Debt firms hounding those with no cash, says SVP chief

PRIVATE debt collection companies are “hounding people” who have nothing and putting them under huge pressure, the southern regional president of St Vincent de Paul has warned.

Brendan Dempsey said debt collectors are a “huge problem” and the law seems to be on the side of the banks, which can harass people non-stop.

“They are phoning them three times a day, calling to their house. I know one person who does not even have her house anymore, she has lost everything, so what is the point of it?”

Referring to the case, Mr Dempsey said one bank has three debt collection agencies chasing the person.

“This person has lost a home and a business, has no income and is being fed by the SVP. All the laws seem to be on the side of the financial institutions, and they won’t take no for an answer.”

There is no regulation governing the operation of private debt collection agencies.

But there are rules covered by the Consumer Credit Act 1995.

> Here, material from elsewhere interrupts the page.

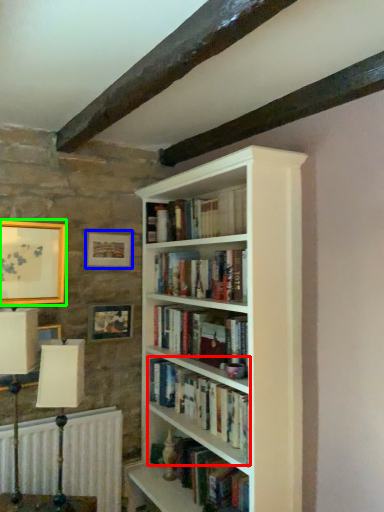
Question: Which is nearer to the book (highlighted by a red box)? picture frame (highlighted by a blue box) or picture frame (highlighted by a green box).

Choices:
 (A) picture frame
 (B) picture frame

Answer: (A)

Under the Central Bank’s Consumer Protection Code a lender cannot phone you or visit you in connection with your loan without your consent between 9pm and 9am on weekdays, or at any time on a Sunday or public holiday.

A lender is not permitted to call you or to visit you at your place of work unless you are also living there, or unless all reasonable efforts to contact you elsewhere have failed.

Mr Dempsey said things for people who are self-employed are “dire”.

“They are literally living on charity. We are feeding them and paying their ESB bills... After about 15-20 weeks they can go on a supplementary welfare allowance payment, but they are really struggling until that happens.”

Mr Dempsey said the social welfare system is not fair and seems to be needlessly harsh on the very people relying on it. He said that in one case a woman who was working three days a week and who was getting social welfare payments for the rest, had been deducted for bank holidays over the past few weeks.